MATTHEWS:  OK.  Thank you for that I need to be corrected.  I‘m just amazed to see in local election that she becomes the key issue which she seemed to become.

Thank you, Chris Cillizza.  Thank you, Chairman Bob Kabel of the Republican Party of Washington, D.C., intrepid as it is.

When we return, let me finish with some thoughts about Joe and Valerie Wilson and the fantastic new movie.  And I mean it‘s first-rate movie, “Fair Game.”

You‘re you are watching HARDBALL, only on MSNBC.

(COMMERCIAL BREAK)

MATTHEWS:  Let me finish tonight with a stirring movie I saw last night.

I had heard of the first-rate script, the masterful performances by the leads, Naomi Watts and Sean Penn.  What I was not prepared for in “Fair Game” was the story itself, the wondrous dramatic courage of it all.  The movie opens with this actually gutsy CIA agent out in the war of terror, trying to stop the spread of nuclear weapons from getting into dangerous hands.

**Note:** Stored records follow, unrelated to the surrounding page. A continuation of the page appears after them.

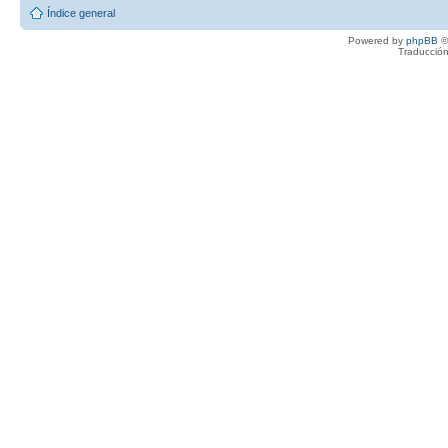
Índice general
Powered by
phpBB
©
Traducción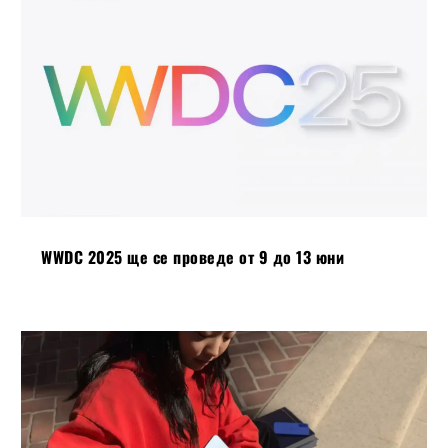
WWDC 2025 ще се проведе от 9 до 13 юни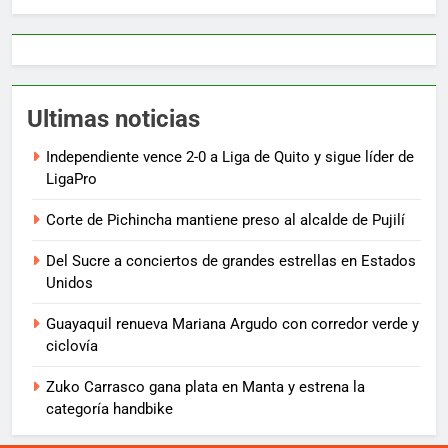
Ultimas noticias
Independiente vence 2-0 a Liga de Quito y sigue líder de
LigaPro
Corte de Pichincha mantiene preso al alcalde de Pujilí
Del Sucre a conciertos de grandes estrellas en Estados
Unidos
Guayaquil renueva Mariana Argudo con corredor verde y
ciclovía
Zuko Carrasco gana plata en Manta y estrena la
categoría handbike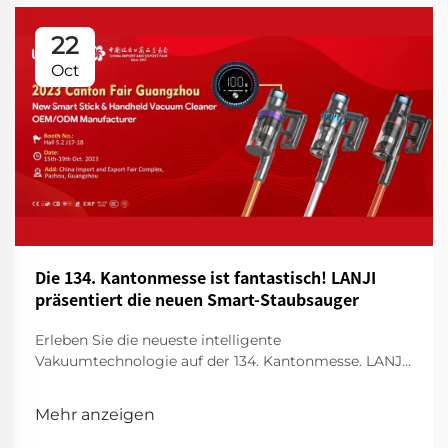
22
Oct
Die 134. Kantonmesse ist fantastisch! LANJI
präsentiert die neuen Smart-Staubsauger
Erleben Sie die neueste intelligente
Vakuumtechnologie auf der 134. Kantonmesse. LANJI
präsentiert innovative Reinigungsmittel für ein
intelligenteres, sauberes Zuhause. Besuchen Sie uns
Mehr anzeigen
für eine Vorführung!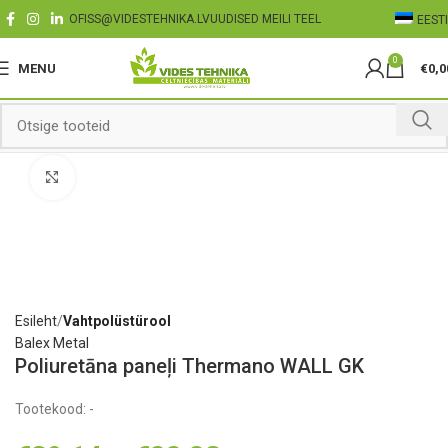
OFISS@VIDESTEHNIKA.LV
UUDISED MEILI TEEL
EESTI
0
MENU
€
0,0
Click to enlarge
Esileht
Vahtpolüstürool
Balex Metal
Poliuretāna paneļi Thermano WALL GK
Tootekood:
-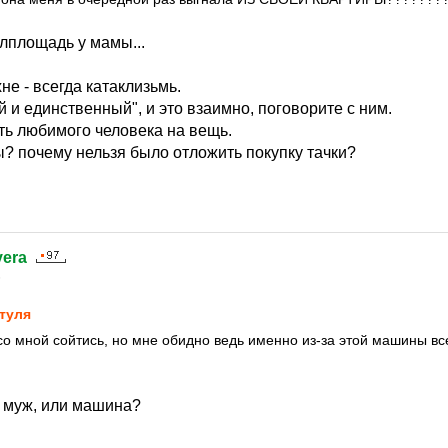
лплощадь у мамы...
не - всегда катаклизьмь.
и единственный", и это взаимно, поговорите с ним.
ть любимого человека на вещь.
ы? почему нельзя было отложить покупку тачки?
vera
6
туля
со мной сойтись, но мне обидно ведь именно из-за этой машины вс
- муж, или машина?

I was simply overwhelmed by the sheer guts of Naomi Watts‘ character, anyone would be, especially in America, and especially someone who has children like we do, young adults and thinking how inspiring this must to be them, to have this pull to go out there and risk all for your country, like this young woman did.

The real-life Valerie Plame Wilson is the true hero of this saga.  Her career fighting the dangers facing us, her discipline in keeping it secret, her readiness to honor a loving marriage in the face of it all, and then the crushing waterfall of betrayal, the decision by war hawks in this country, the neocon crowd holed up in the White House bunker who wanted to protect a case they‘d built for the Iraq war, that whole PR campaign that ramrodded out of the White House and the country‘s op-ed pages that ran roughshod over good journalism and all the other obstacles we need if skepticism and eventually truth is ever to survive the onslaught of propaganda, especially the war-whooping kind that was embraced by this country‘s establishment after 9/11.

This is one fine movie.  While it will never be another “Casablanca,” “Fair Game” is perfect for our murky time.  It‘s a great story of two people caught up in a dirty, ruthless campaign to justify a war that most Americans can see now was never justified either by fact or the fiction ordered up to sell it.

Want to understand Iraq and how we got there?  Want a real look at the Bush White House and how they got us there?  Want to see on the big screen what our nightly fights here are all about?  Go see this movie.

That‘s HARDBALL for now.  Thanks for being with us.

Right now, it‘s time for “THE ED SHOW” with Ed Schultz.